Below, the Milano Aruba Slim - in white or black is a space-saving vertical Designer Radiator (1600mm x 236mm, £114.95 inc VAT and free delivery, Best Heating UK).
Halo Vertical in Metallica with Chrome Valve, perfect for its low water consumption. £915.60 to £2,040.00. The Radiator Company
Ladder Towel Rails
Towel rails can work together with underfloor heating or they can be your stand alone heating source in a room (mostly a bathroom). They come in a variety of sizes but look mostly contemporary when you go for a ladder style like these Crosswater towel rails shown below (available on Bathroom Village).
Heated towel rails are often not seen as a necessity in your bathroom but I think they serve a double purpose. Depending on their size they can replace your radiator and you can also dry your towels on them. They add a touch of luxury and given the variety of sizes they come in, you can have them in any room big or small.
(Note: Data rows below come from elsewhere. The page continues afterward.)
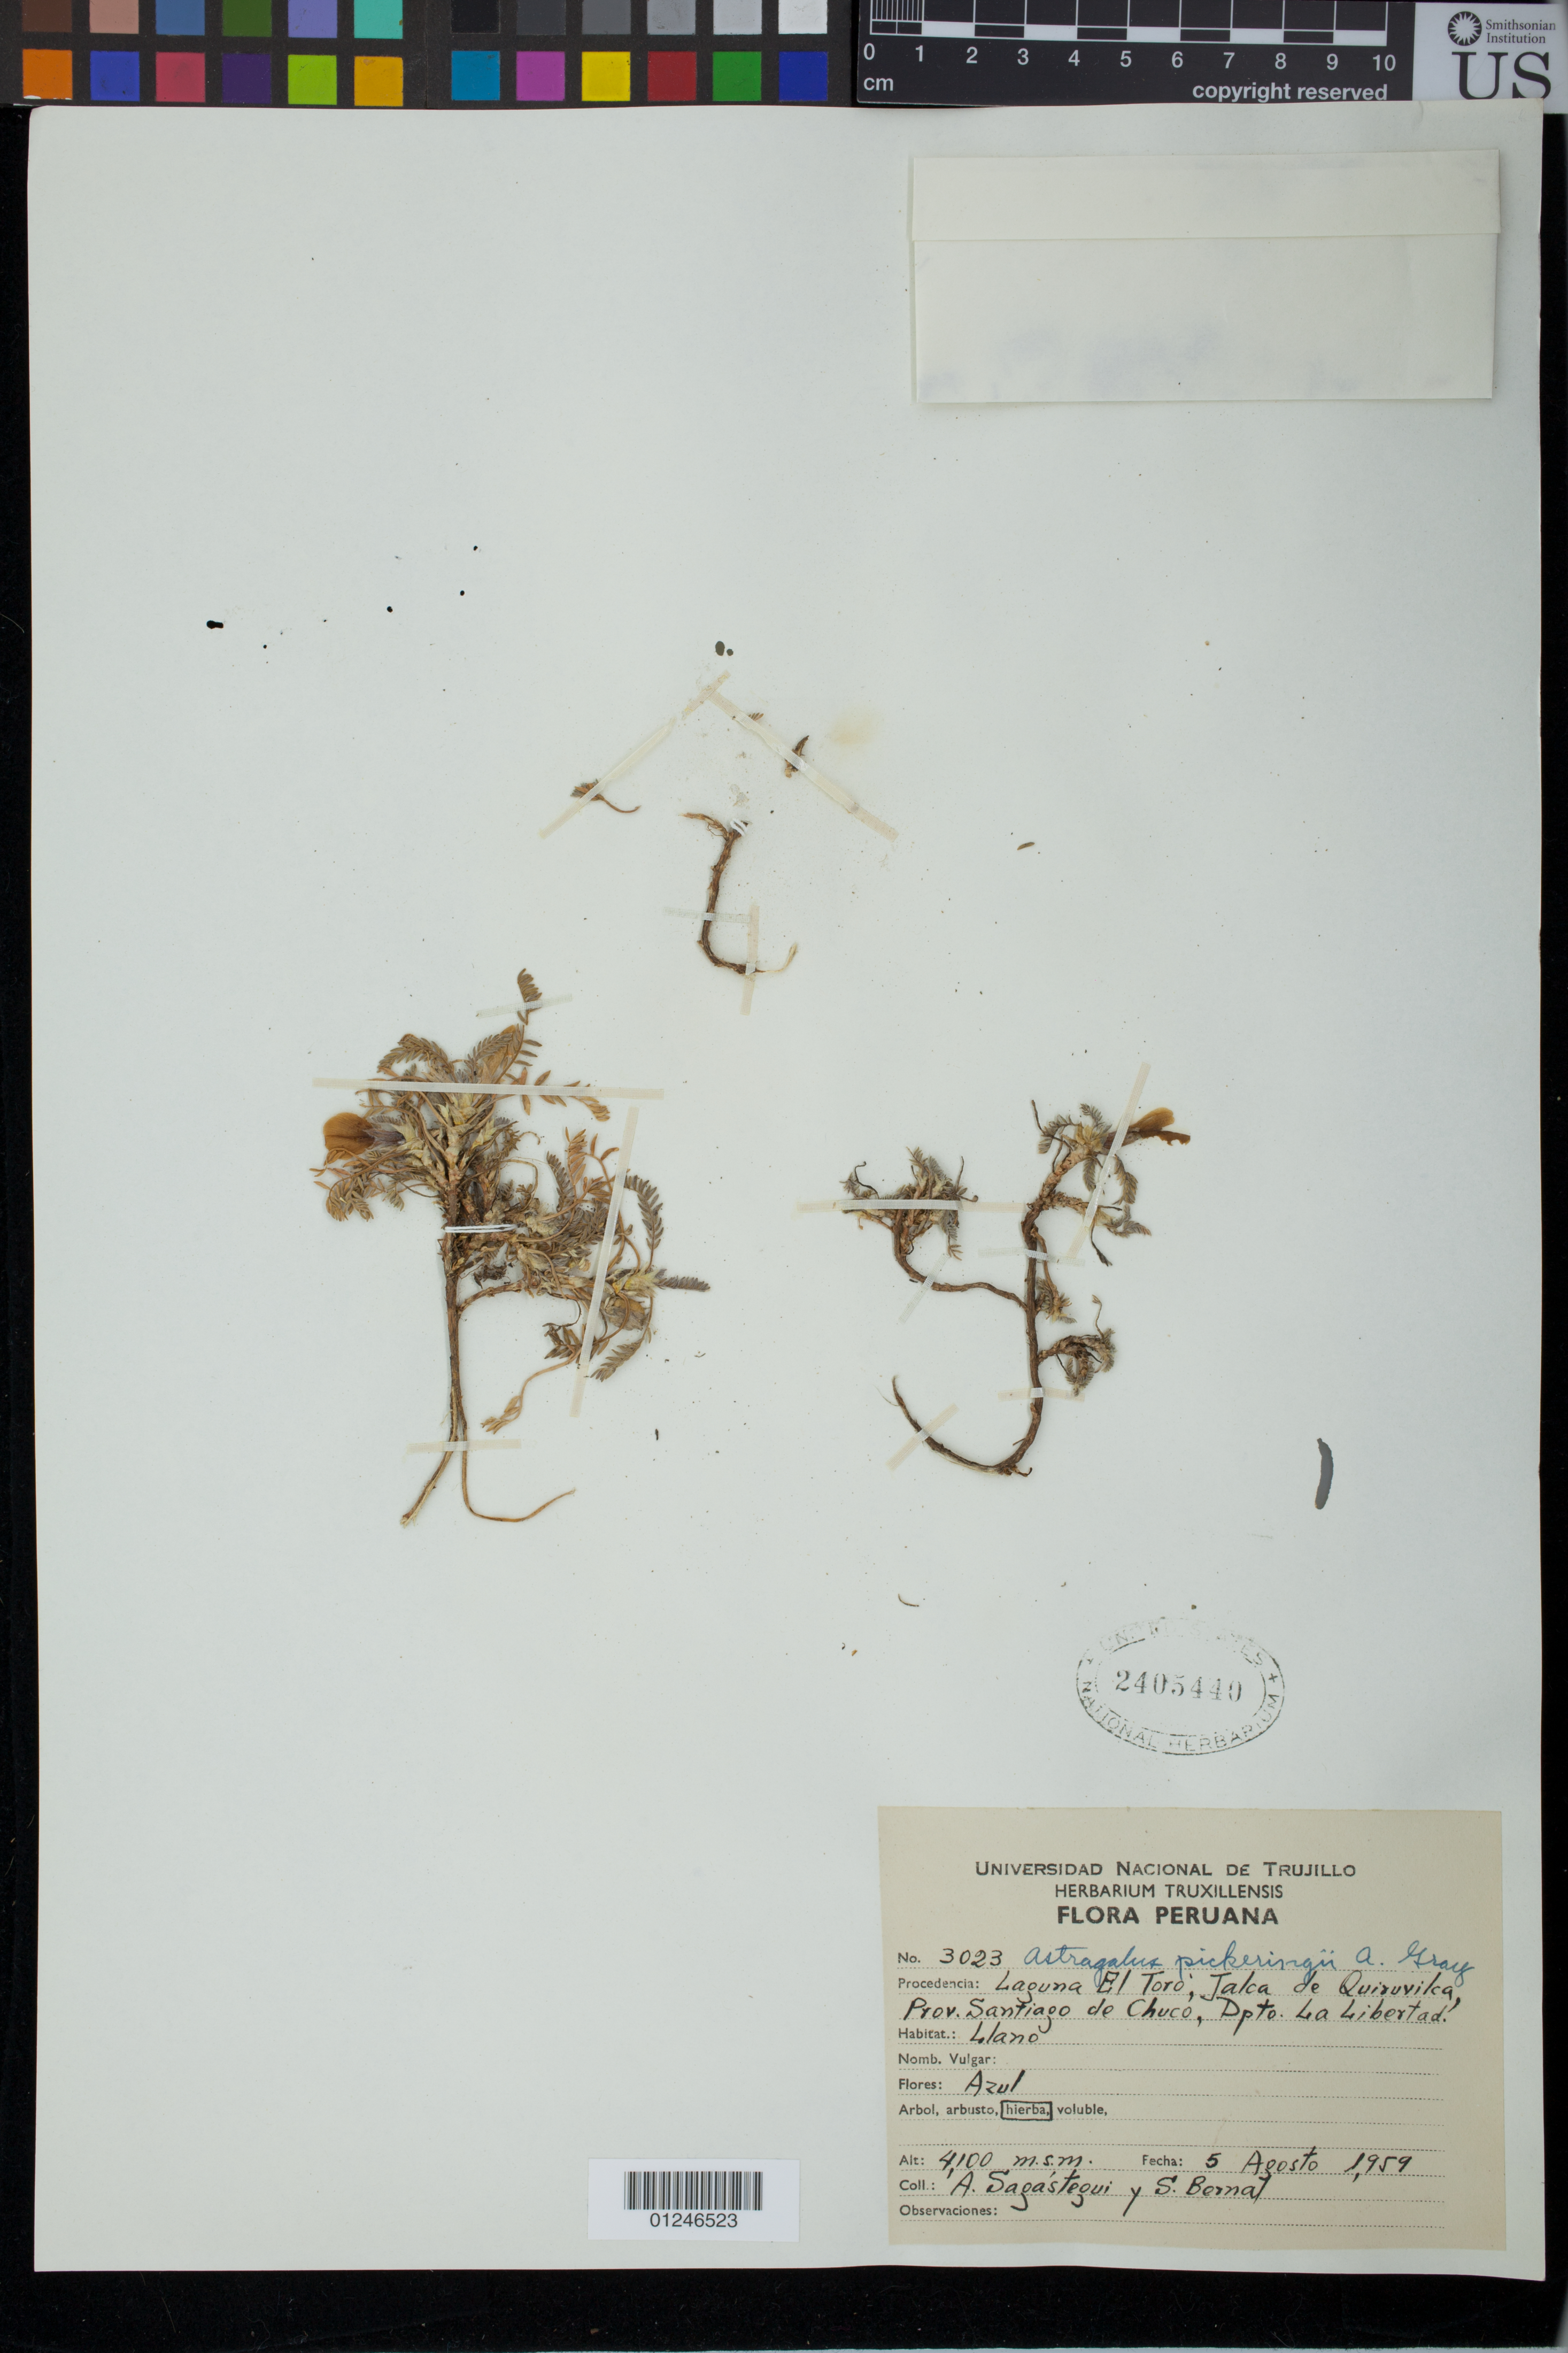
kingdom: Plantae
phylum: Tracheophyta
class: Magnoliopsida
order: Fabales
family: Fabaceae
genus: Astragalus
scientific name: Astragalus pickeringii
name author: A. Gray in Wilkes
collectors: A. Sagástegui A. & S. Bernal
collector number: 3023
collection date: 1959-08-05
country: Peru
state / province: La Libertad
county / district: Santiago de Chuco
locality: Laguana El Toro, La Jalca Quiruvilca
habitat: llano- treeless grassy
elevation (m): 4100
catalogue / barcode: US 2405440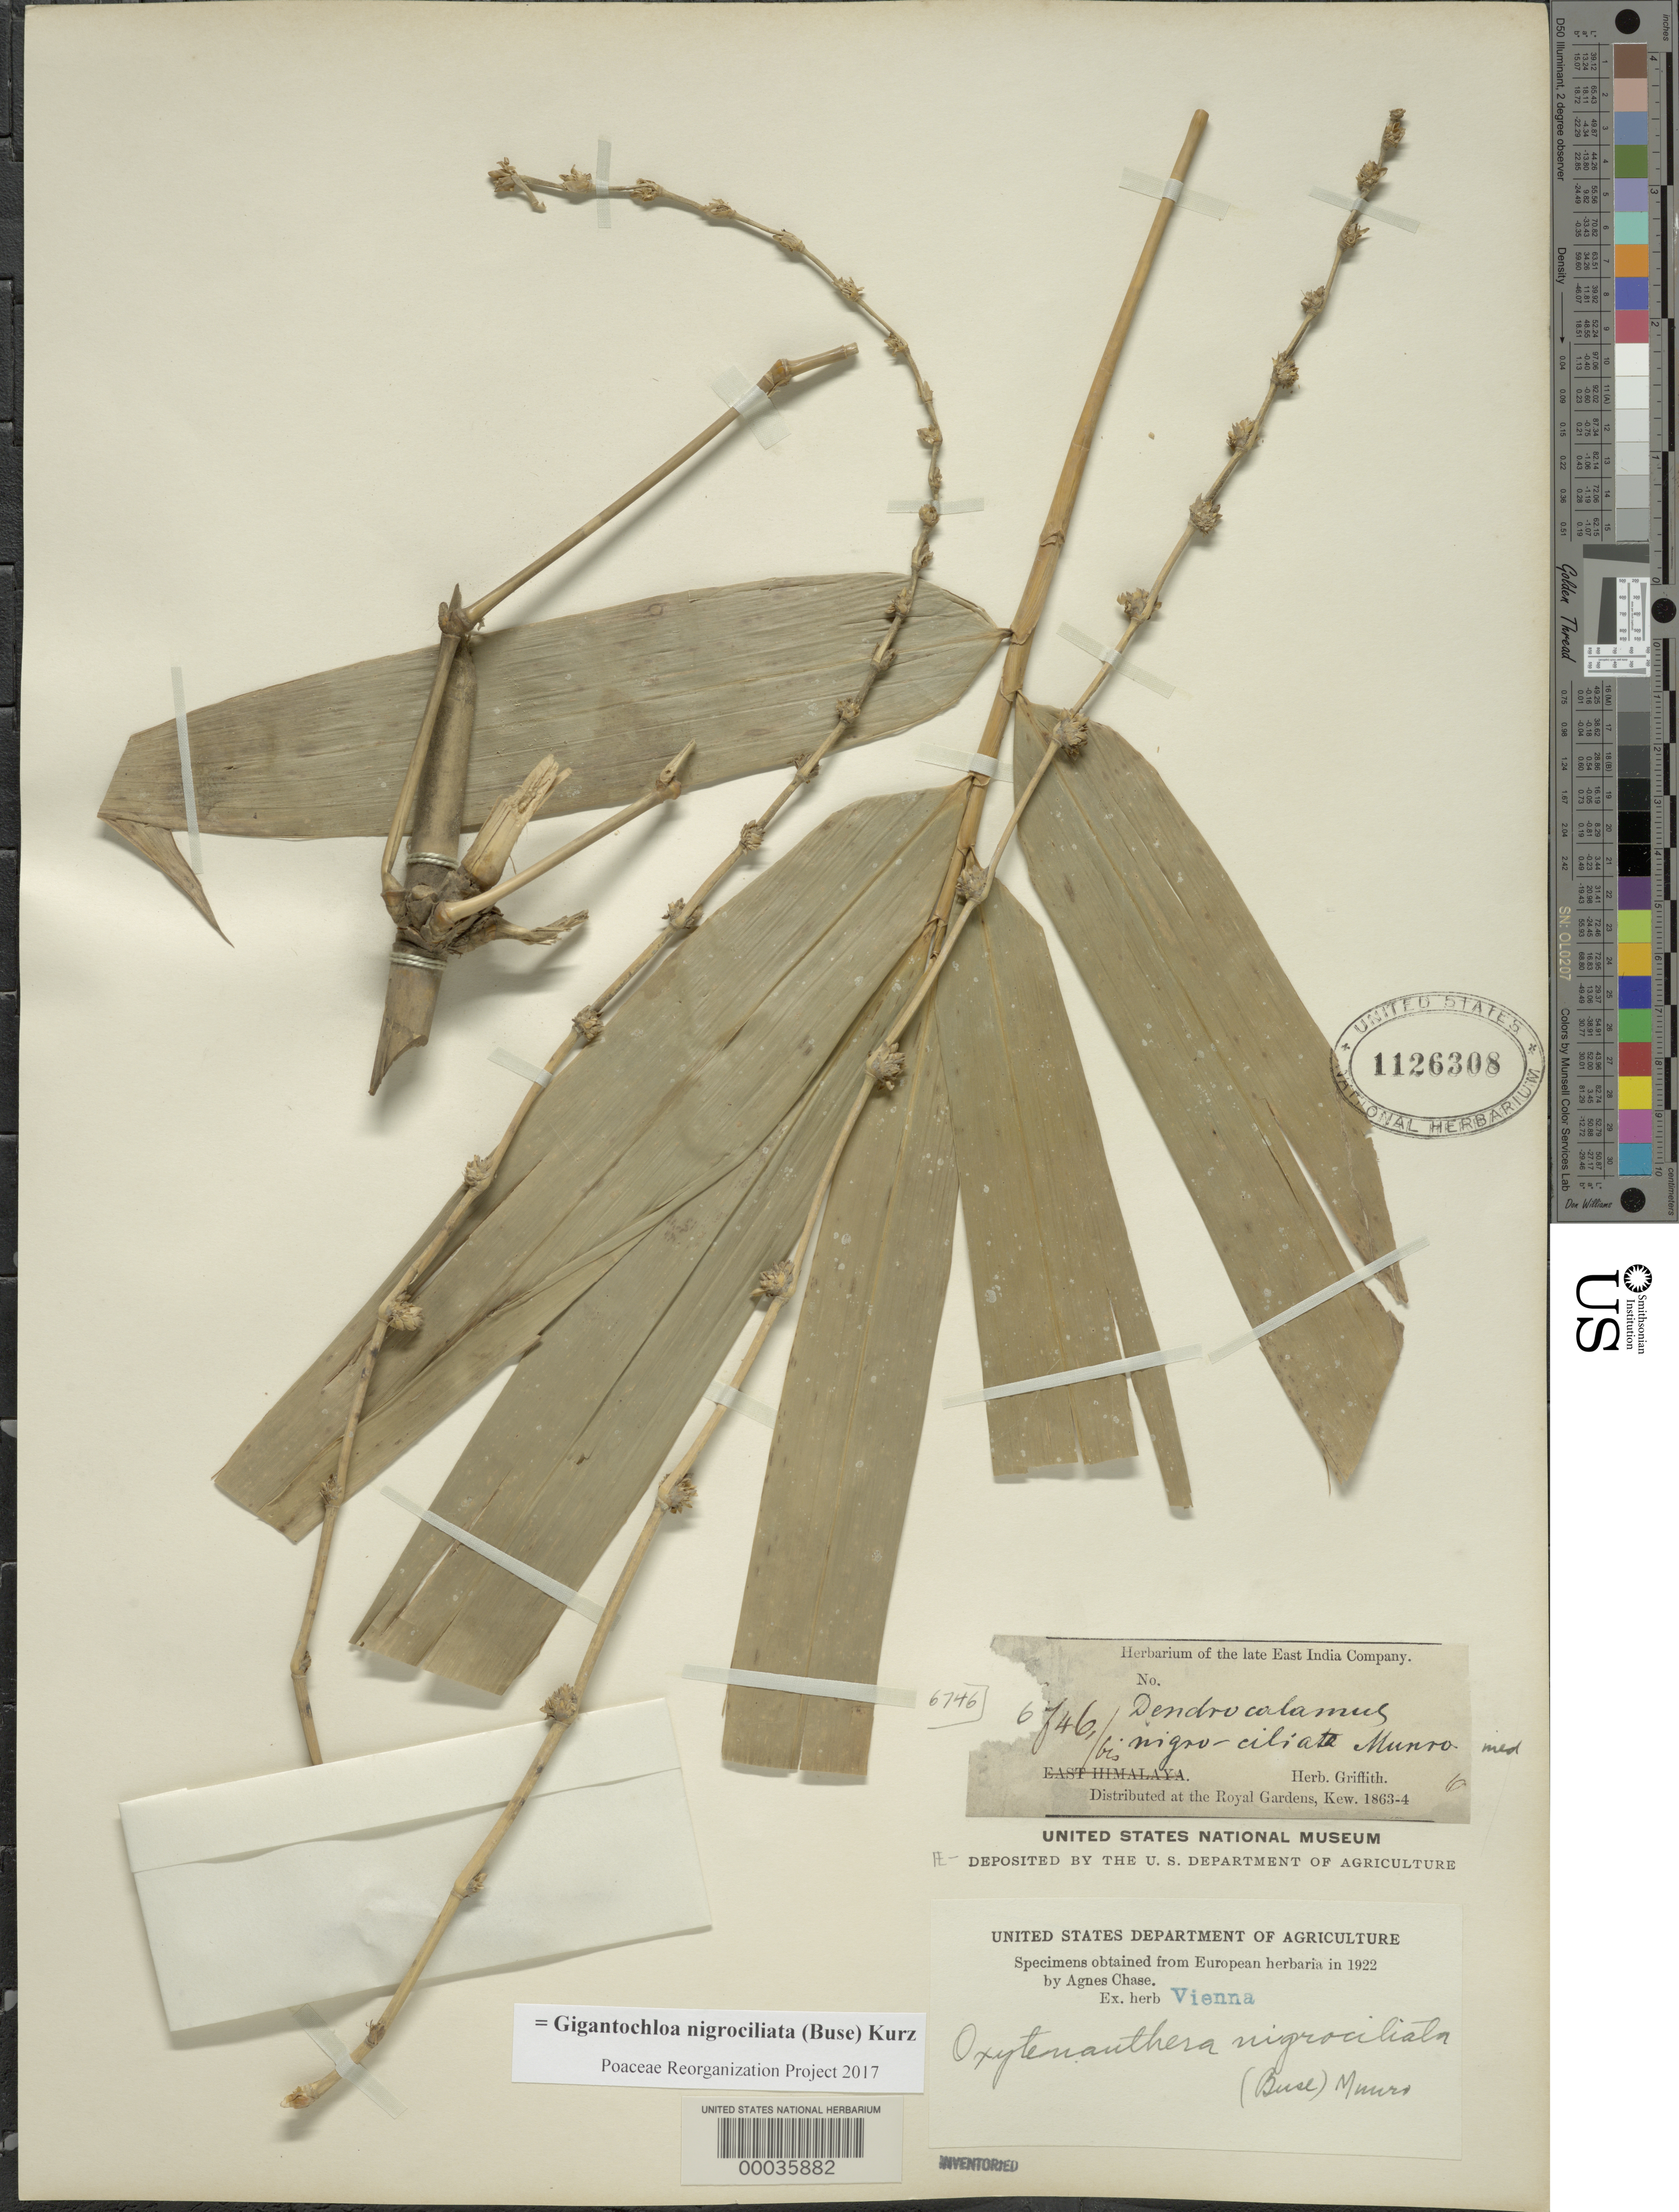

Crosswater Wedge Heated Towel Rail 500 x 1096mm, £187 for a black one or £481 for one in chrome, Bathroom Village.
Crosswater Svelte Heated Towel Rail 500 x 1110mm, £370, The Bathroom Village
Panel Towel Rails
Besides the ladder style towel rails, we have recently seen more panel-like ones like the Tratto towel rail (available on The Radiator Company) which provides a Btu Range of 1894 to 2354 and is priced between £2,269.20 and £4,375.20 including VAT, depending on size. We like this one because it is versatile. It can hold a good number of towels on the top part, or you can dry one on the front rail. This model also comes with LED light.
If the architecture of your home demands it, maybe you should opt for traditional looking cast iron radiators. These are more bulky but they are built to last! Some, like the Trieste radiator by The Radiator Company are available in popular paint colours like Farrow & Ball's 'ammonite'. It is available in 2 or 3 column, 6 heights and up to 40 sections and comes with a 20 Year Guarantee. Available in 26 RAL Colours and 33 Special Finishes. The price per section starting from £52.56.
Ancona in antique copper horizontal, The Radiator Company
With the black tap trend growing in the bathroom, it certainly makes sense to equip all of the room with other black accents, including a radiator.
But if, like me, you love colour, maybe you want to consider a radiator that will draw attention to it? Bisque are well known for their range of radiators that are available in RAL colours.
Sometimes the space you have might require a special shape radiator. But don't worry, many companies out there provide such specialist products. I love this curved radiator perfect for a round bay window or to frame a staircase wall.